### RECORDS FOR THE TASK
== Segment start ==

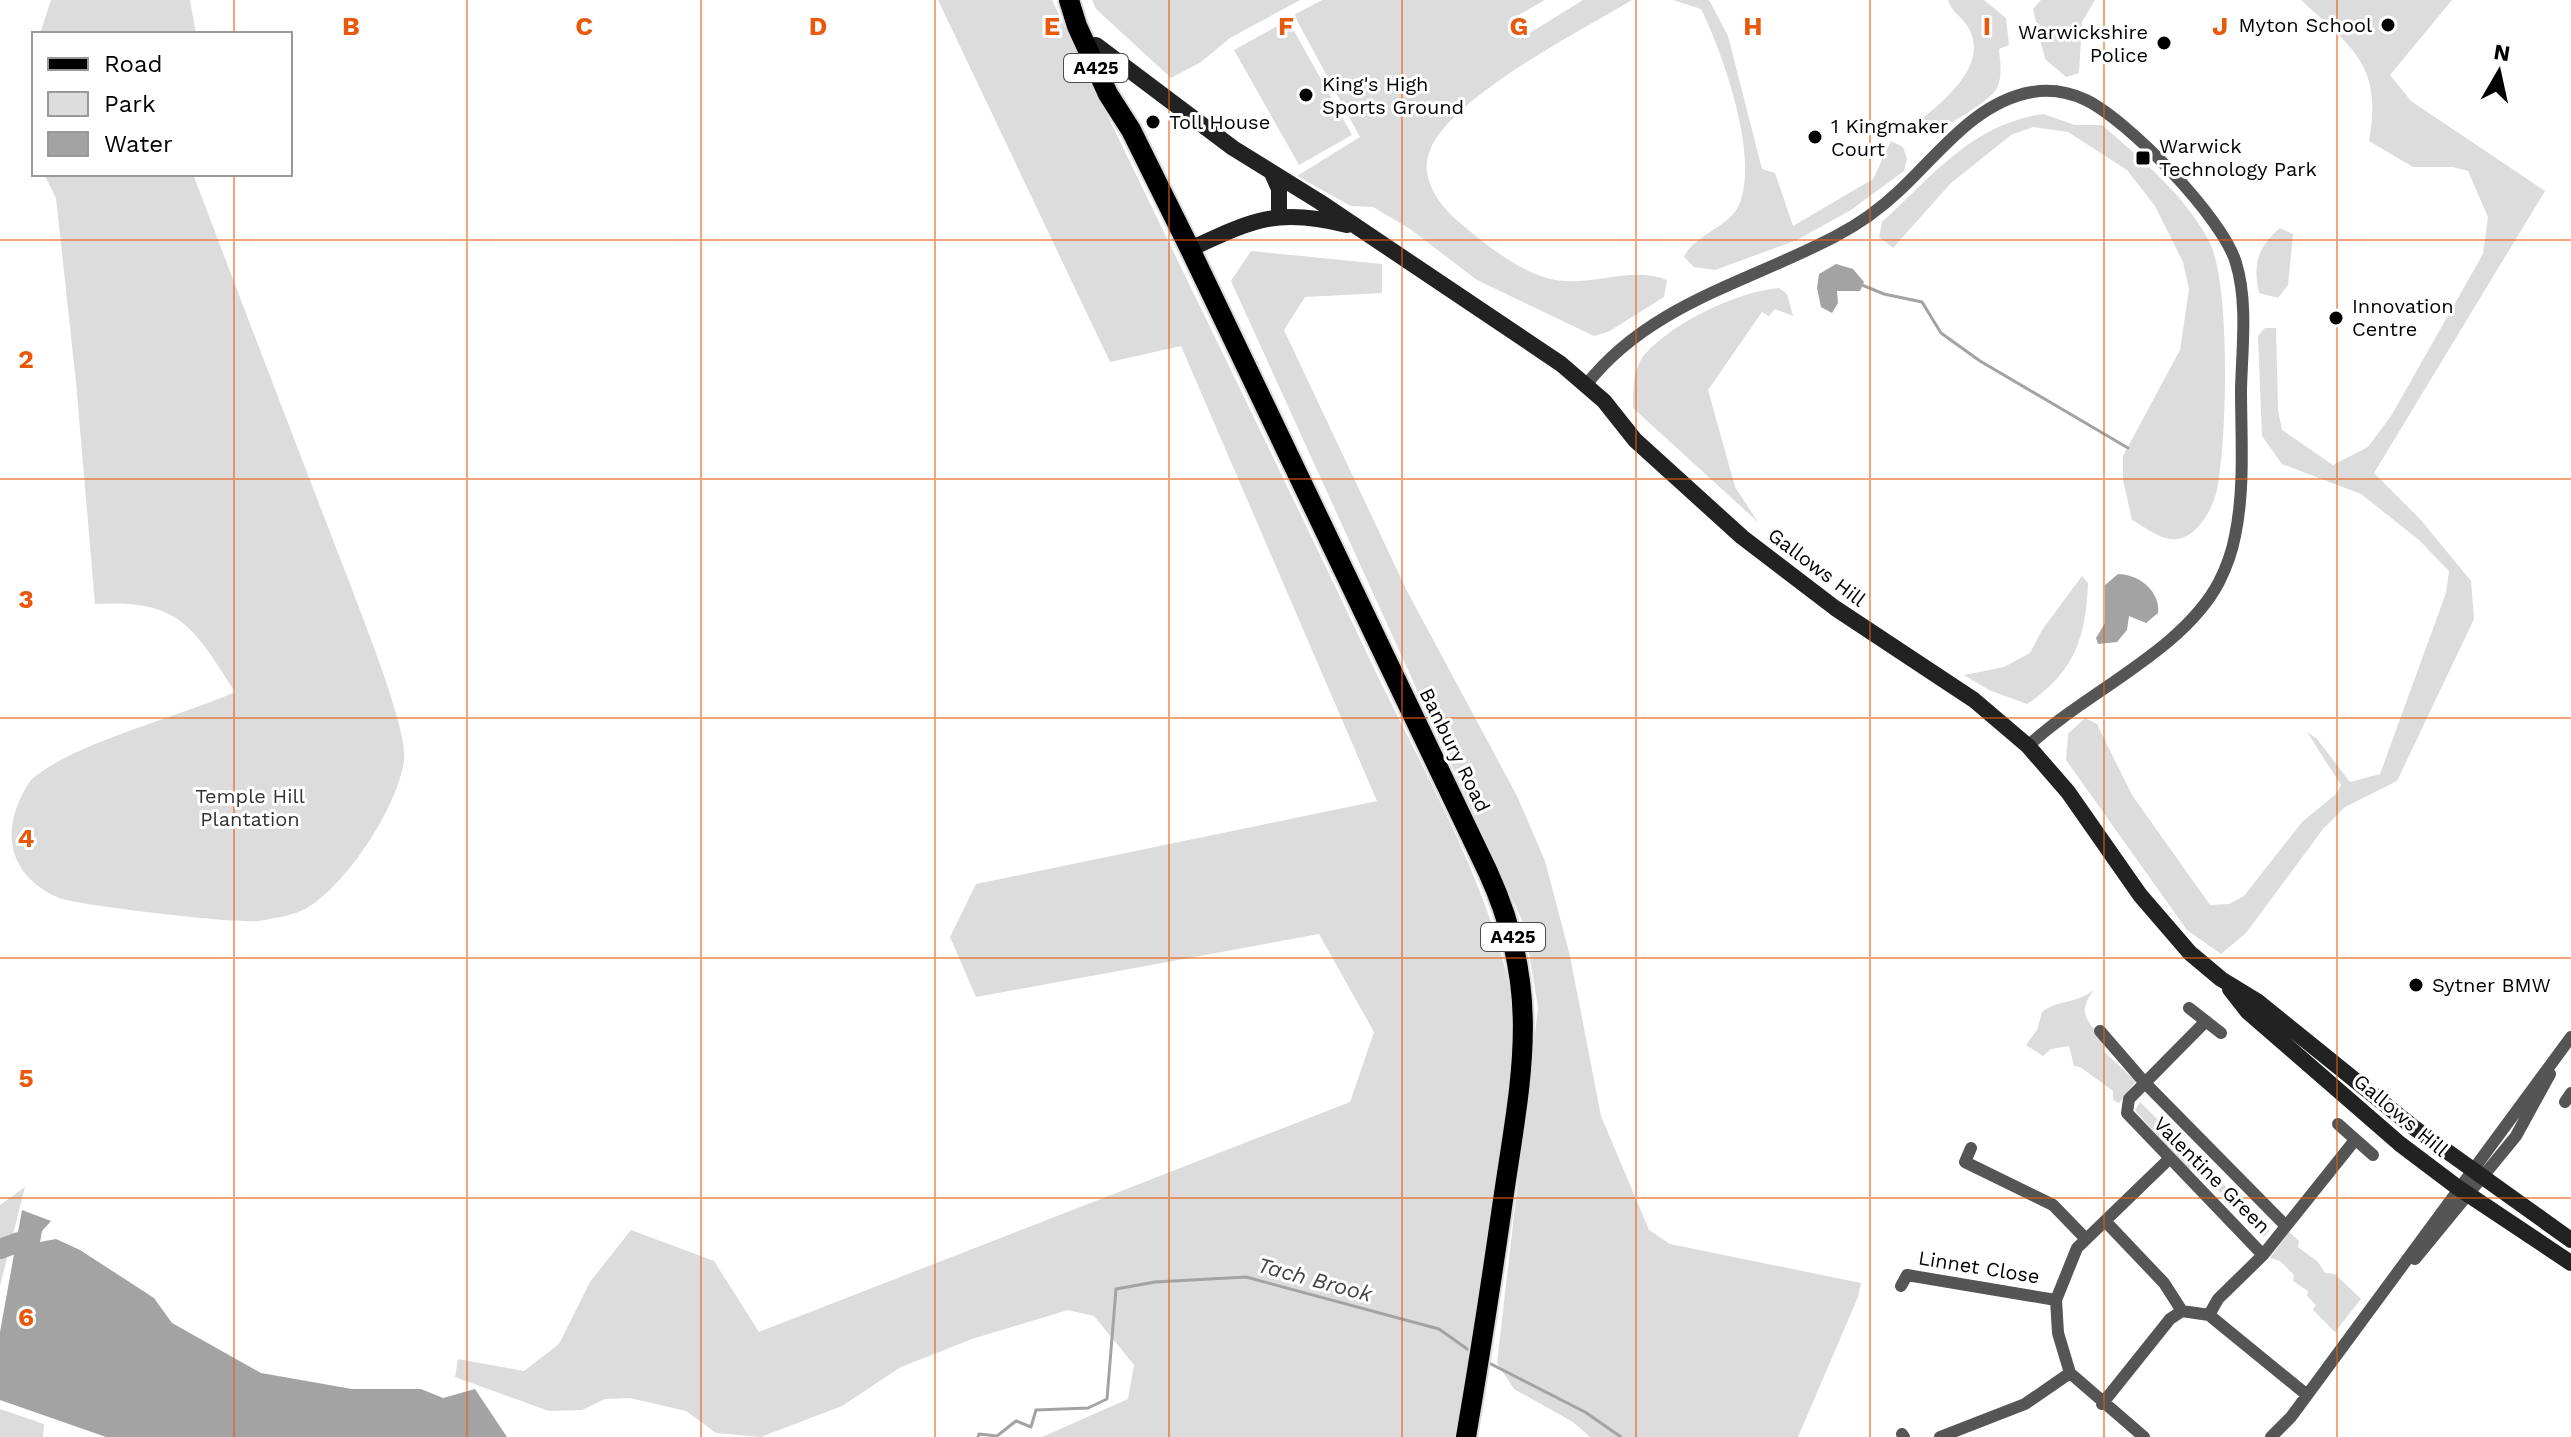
<svg xmlns="http://www.w3.org/2000/svg" width="2571" height="1437" font-family="'Work Sans',sans-serif">
<rect width="100%" height="100%" fill="#fff"/>
<!-- green -->
<path fill="#dcdcdc" d="M 51,0 L 190,0 L 196,34 L 40,34 Z
M 938,0 L 1052,0 C 1158,222 1267,442 1372,664 C 1427,780 1503,905 1517,1033 L 1456,1437 L 1042,1437 L 1128,1399 L 1134,1365 L 1094,1316 L 1068,1310 L 972,1339 L 901,1367 L 842,1406 L 761,1437 L 716,1433 L 686,1411 L 630,1398 L 605,1399 L 582,1410 L 549,1411 L 455,1377 L 458,1359 L 524,1371 L 559,1344 L 590,1282 L 631,1230 L 714,1261 L 759,1332 L 1350,1102 L 1374,1032 L 1319,934 L 976,997 L 950,937 L 976,884 L 1377,801 L 1181,346 L 1110,362 Z
M 1092,0 L 1300,0 L 1230,38 L 1201,62 L 1171,78 L 1096,9 Z
M 1322,0 L 1545,0 L 1510,20 L 1520,39 L 1583,0 L 1632,0 C 1581,31 1452,96 1430,150 C 1418,179 1441,207 1460,223 C 1485,244 1516,269 1547,278 C 1587,290 1630,264 1667,280 L 1664,297 L 1608,332 L 1594,336 L 1477,280 L 1410,229 L 1373,207 L 1351,206 L 1297,176 L 1360,137 L 1294,15 Z
M 1673,0 L 1709,0 L 1728,36 L 1762,169 L 1775,173 L 1793,226 L 1873,179 L 1891,141 L 1903,147 L 1907,159 L 1904,171 L 1851,210 L 1797,240 L 1715,270 L 1694,267 L 1684,257 C 1695,234 1727,228 1738,207 C 1761,160 1723,54 1701,9 Z
M 1948,0 L 1984,0 L 2006,18 L 2009,45 L 1999,49 C 2000,62 2003,75 1997,88 C 1991,100 1946,128 1933,130 L 1923,118 C 1948,98 1992,60 1966,24 C 1959,14 1952,13 1948,0 Z
M 2041,0 L 2095,0 L 2082,22 L 2079,73 L 2066,77 L 2045,59 L 2033,9 Z
M 2301,0 L 2452,0 L 2390,75 L 2411,101 L 2545,191 L 2374,473 L 2420,519 L 2471,581 L 2474,619 L 2397,781 L 2345,807 L 2323,829 L 2246,933 L 2221,954 L 2187,930 L 2066,760 L 2068,734 L 2085,718 L 2097,724 L 2132,795 L 2210,905 L 2229,904 L 2244,896 L 2302,822 L 2336,794 L 2341,785 L 2307,732 L 2317,739 L 2350,782 L 2380,774 L 2446,593 L 2449,571 L 2419,540 L 2361,494 L 2282,464 L 2262,436 L 2258,336 L 2265,328 L 2276,328 L 2278,410 L 2282,430 L 2333,465 L 2368,447 L 2391,416 L 2483,254 L 2488,217 L 2468,171 L 2453,167 L 2413,167 L 2369,141 C 2383,64 2352,48 2301,0 Z
M 1288,20 L 1352,135 L 1299,165 L 1234,50 Z
M 2043,114 L 2075,125 L 2102,125 C 2141,159 2184,194 2209,241 C 2231,283 2227,441 2217,490 C 2213,507 2200,532 2182,538 C 2165,544 2147,528 2132,520 L 2123,480 L 2123,456 L 2180,350 L 2189,289 L 2183,262 L 2155,206 L 2127,170 L 2068,132 L 2033,127 L 2011,135 L 1951,183 L 1893,248 L 1879,237 L 1882,222 C 1934,175 1971,125 2043,114 Z
M 44,174 L 193,174 C 245,311 297,447 350,584 C 362,617 409,731 404,761 C 397,808 347,884 307,908 C 295,915 272,919 258,921 C 238,924 76,905 59,898 C 4,874 0,825 31,780 C 68,745 184,715 235,692 C 193,626 179,599 95,604 L 76,382 L 56,198 Z
M 2280,228 L 2293,234 L 2288,285 L 2278,298 L 2259,293 C 2253,264 2257,248 2280,228 Z
M 1251,251 L 1382,264 L 1382,293 L 1305,297 L 1284,330 L 1407,591 L 1517,796 L 1545,861 L 1570,956 L 1601,1116 L 1649,1230 L 1670,1244 L 1861,1283 L 1858,1297 L 1798,1437 L 1590,1437 L 1573,1422 L 1514,1389 L 1497,1363 L 1538,1008 L 1525,927 L 1231,281 Z
M 1779,288 L 1787,294 L 1793,316 L 1775,309 L 1769,316 L 1762,312 L 1708,390 L 1735,487 L 1758,522 L 1633,408 C 1633,391 1633,368 1645,354 C 1672,323 1739,291 1779,288 Z
M 2082,576 L 2088,583 C 2086,638 2074,673 2027,704 L 1989,690 L 1964,675 L 2004,667 L 2030,653 L 2042,630 Z
M 2094,990 C 2068,1024 2106,1025 2104,1052 L 2136,1081 L 2119,1103 L 2113,1100 L 2113,1091 L 2080,1067 L 2074,1066 L 2069,1046 L 2051,1049 L 2043,1056 L 2026,1045 L 2037,1030 L 2042,1012 C 2059,999 2076,1004 2094,990 Z
M 2140,1102 L 2270,1230 L 2264,1237 L 2195,1167 L 2187,1170 L 2135,1110 Z
M 25,1187 L 0,1286 L 0,1205 Z
M 2289,1232 L 2299,1241 L 2298,1247 L 2318,1262 L 2325,1273 L 2335,1274 L 2361,1299 L 2335,1332 L 2313,1310 L 2316,1305 L 2307,1296 L 2308,1291 L 2293,1281 L 2294,1275 L 2280,1261 L 2270,1258 Z
M 0,1409 L 44,1424 L 43,1437 L 0,1437 Z"/>
<!-- water -->
<path fill="#a3a3a3" d="M 1836,264 L 1853,269 L 1864,282 L 1860,291 L 1837,291 L 1838,303 L 1832,313 L 1821,307 L 1817,288 L 1819,274 Z
M 2118,574 C 2138,574 2161,591 2158,613 L 2146,623 L 2129,616 L 2127,630 L 2117,642 L 2098,644 L 2096,638 L 2105,623 L 2105,585 Z
M 22,1210 L 51,1221 L 42,1231 L 40,1242 L 56,1239 L 80,1250 L 154,1298 L 172,1323 L 261,1373 L 352,1389 L 421,1389 L 443,1398 L 475,1389 L 507,1437 L 106,1437 L 0,1400 L 0,1332 Z"/>
<g fill="none" stroke-linecap="round" stroke-linejoin="round">
<!-- stream -->
<path stroke="#a3a3a3" stroke-width="3" d="M 1862,285 L 1884,294 L 1922,302 L 1941,333 L 1980,361 L 2128,448
M 1489,1363 L 1585,1412 L 1621,1437
M 978,1437 L 979,1434 L 997,1436 L 1016,1421 L 1031,1427 L 1036,1410 L 1088,1408 L 1107,1399 L 1116,1289 L 1155,1282 L 1246,1277 L 1439,1329 L 1470,1351"/>
<!-- river -->
<path stroke="#a3a3a3" stroke-width="20" d="M 0,1249 L 19,1242"/>
<defs>
<path id="primary" d="M 1069,0 L 1077,26 L 1108,94 L 1131,130 L 1190,249 L 1488,872 C 1544,994 1520,1081 1502,1207 C 1491,1284 1479,1361 1466,1437"/>
</defs>
<!-- primary casing -->
<use href="#primary" stroke="#dbdbdb" stroke-width="24"/>
<!-- street -->
<path stroke="#555" stroke-width="12" d="M 1586,385 C 1649,304 1749,282 1836,236 C 1859,224 1880,209 1899,191 C 1938,155 1975,102 2032,92 C 2050,89 2069,92 2086,100 C 2129,121 2223,218 2236,263 C 2248,302 2242,349 2241,389 C 2241,437 2245,489 2235,536 C 2232,552 2226,568 2219,582 C 2183,651 2084,693 2028,746
M 2189,1008 L 2221,1033
M 2206,1021 L 2129,1099 L 2127,1113 L 2263,1255
M 2100,1031 L 2145,1083 L 2285,1225
M 2565,1102 L 2571,1093
M 2338,1124 L 2373,1155
M 1971,1148 L 1965,1162 L 2053,1205 L 2086,1239
M 2106,1222 L 2164,1283 L 2182,1311 L 2209,1315 L 2307,1395
M 2415,1259 L 2516,1136 L 2550,1074
M 1901,1286 L 1907,1275 L 2056,1300
M 2209,1315 L 2218,1299 L 2263,1255 L 2355,1140
M 2102,1404 L 2170,1319 L 2182,1311
M 1902,1434 L 1904,1437
M 1940,1437 L 2025,1404 L 2070,1373
M 2144,1437 L 2070,1373 L 2058,1333 L 2056,1300 L 2077,1248 L 2168,1160
M 2271,1437 L 2291,1417 L 2571,1037"/>
<!-- secondary -->
<path stroke="#222" stroke-width="16" d="M 1096,45 L 1233,148 L 1320,202 L 1561,364 L 1604,401 L 1635,440 L 1742,537 L 1835,608 L 1974,700 L 2028,746 L 2068,792 L 2140,895 L 2190,953 L 2221,979 L 2257,1001 L 2413,1127 L 2571,1240
M 1272,173 L 1279,189 L 1279,215
M 1190,249 C 1253,220 1277,207 1347,225
M 2230,989 L 2248,1012 L 2400,1144 L 2457,1187 L 2571,1263"/>
<!-- primary -->
<use href="#primary" stroke="#000" stroke-width="20"/>
</g>
<!-- grid -->
<path fill="none" stroke="#e8590c" stroke-width="2" stroke-opacity="0.55" d="M 234,0 L 234,34M 467,0 L 467,1437M 701,0 L 701,1437M 935,0 L 935,1437M 1169,0 L 1169,1437M 1402,0 L 1402,1437M 1636,0 L 1636,1437M 1870,0 L 1870,1437M 2104,0 L 2104,1437M 2337,0 L 2337,1437M 234,174 L 234,1437M 0,240 L 2571,240M 0,479 L 2571,479M 0,718 L 2571,718M 0,958 L 2571,958M 0,1198 L 2571,1198"/>
<!-- markers -->
<g fill="#000" stroke="#fff" stroke-width="3">
<circle cx="2388" cy="25" r="8"/>
<circle cx="2164" cy="43" r="8"/>
<circle cx="1306" cy="95" r="8"/>
<circle cx="1153" cy="122" r="8"/>
<circle cx="1815" cy="137" r="8"/>
<rect x="2135" y="150" width="16" height="16" rx="4"/>
<circle cx="2336" cy="318" r="8"/>
<circle cx="2416" cy="985" r="8"/>
</g>
<g text-anchor="middle" stroke-width="6" stroke-linejoin="round" paint-order="stroke">
<!-- shield labels -->
<g fill="#fff" stroke="#4c4c4c" stroke-width="2">
<rect x="1064" y="54" width="64" height="28" rx="6"/>
<rect x="1481" y="923" width="64" height="28" rx="6"/>
</g>
<g font-size="18" font-weight="bold" fill="#000">
<text x="1096" y="74">A425</text>
<text x="1513" y="943">A425</text>
</g>
<!-- poi labels -->
<g font-size="20" fill="#000" stroke="#fff" text-anchor="start">
<text x="2372" y="32" text-anchor="end">Myton School</text>
<text x="2148" y="39" text-anchor="end">Warwickshire<tspan x="2148" dy="23">Police</tspan></text>
<text x="1322" y="91">King's High<tspan x="1322" dy="23">Sports Ground</tspan></text>
<text x="1169" y="129">Toll House</text>
<text x="1831" y="133">1 Kingmaker<tspan x="1831" dy="23">Court</tspan></text>
<text x="2159" y="153">Warwick<tspan x="2159" dy="23">Technology Park</tspan></text>
<text x="2352" y="313">Innovation<tspan x="2352" dy="23">Centre</tspan></text>
<text x="2432" y="992">Sytner BMW</text>
</g>
<!-- street labels -->
<g font-size="20" fill="#000" stroke="#fff">
<text transform="translate(1817 567) rotate(37)" y="7">Gallows Hill</text>
<text transform="translate(1455 750) rotate(64)" y="7">Banbury Road</text>
<text transform="translate(2401 1115) rotate(40)" y="7">Gallows Hill</text>
<text transform="translate(2212 1175) rotate(45)" y="7">Valentine Green</text>
<text transform="translate(1979 1267) rotate(9)" y="7">Linnet Close</text>
</g>
<!-- park labels -->
<g font-size="20" fill="#333" stroke="#fff">
<text x="250" y="803">Temple Hill<tspan x="250" dy="23">Plantation</tspan></text>
</g>
<!-- water labels -->
<g font-size="22" font-style="italic" fill="#444" stroke="#fff">
<text transform="translate(1315 1279) rotate(15)" y="8">Tach Brook</text>
</g>
</g>
<g font-size="26" text-anchor="middle" font-weight="bold" fill="#e8590c" stroke="#fff" stroke-width="6" stroke-linejoin="round" paint-order="stroke">
<text x="351" y="35">B</text>
<text x="584" y="35">C</text>
<text x="818" y="35">D</text>
<text x="1052" y="35">E</text>
<text x="1286" y="35">F</text>
<text x="1519" y="35">G</text>
<text x="1753" y="35">H</text>
<text x="1987" y="35">I</text>
<text x="2220" y="35">J</text>
<text x="26" y="368">2</text>
<text x="26" y="608">3</text>
<text x="26" y="847">4</text>
<text x="26" y="1087">5</text>
<text x="26" y="1326">6</text>
</g>
<!-- legend -->
<rect x="32" y="32" width="260" height="144" fill="#ffffff" stroke="#999999" stroke-width="2"/>
<rect x="48" y="58" width="40" height="12" fill="#000000" stroke="#999999" stroke-width="2"/>
<text x="104" y="72" font-size="24" fill="#000000">Road</text>
<rect x="48" y="92" width="40" height="24" fill="#dcdcdc" stroke="#999999" stroke-width="2"/>
<text x="104" y="112" font-size="24" fill="#000000">Park</text>
<rect x="48" y="132" width="40" height="24" fill="#a3a3a3" stroke="#999999" stroke-width="2"/>
<text x="104" y="152" font-size="24" fill="#000000">Water</text>
<!-- north arrow -->
<g transform="translate(2499 72) rotate(9)" stroke="#ffffff" stroke-width="6" paint-order="stroke">
<path d="M0-6L14 30L0 20L-14 30Z" fill="#000000"/>
<text y="-12" font-size="22" font-weight="bold" text-anchor="middle" fill="#000000">N</text>
</g>
</svg>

== Segment end ==

### PROBLEM REQUIREMENTS
Scan the listing above, and wherever a line holds the string "href", copy that line.

### RESULT OF THIS EXERCISE
<use href="#primary" stroke="#dbdbdb" stroke-width="24"/>
<use href="#primary" stroke="#000" stroke-width="20"/>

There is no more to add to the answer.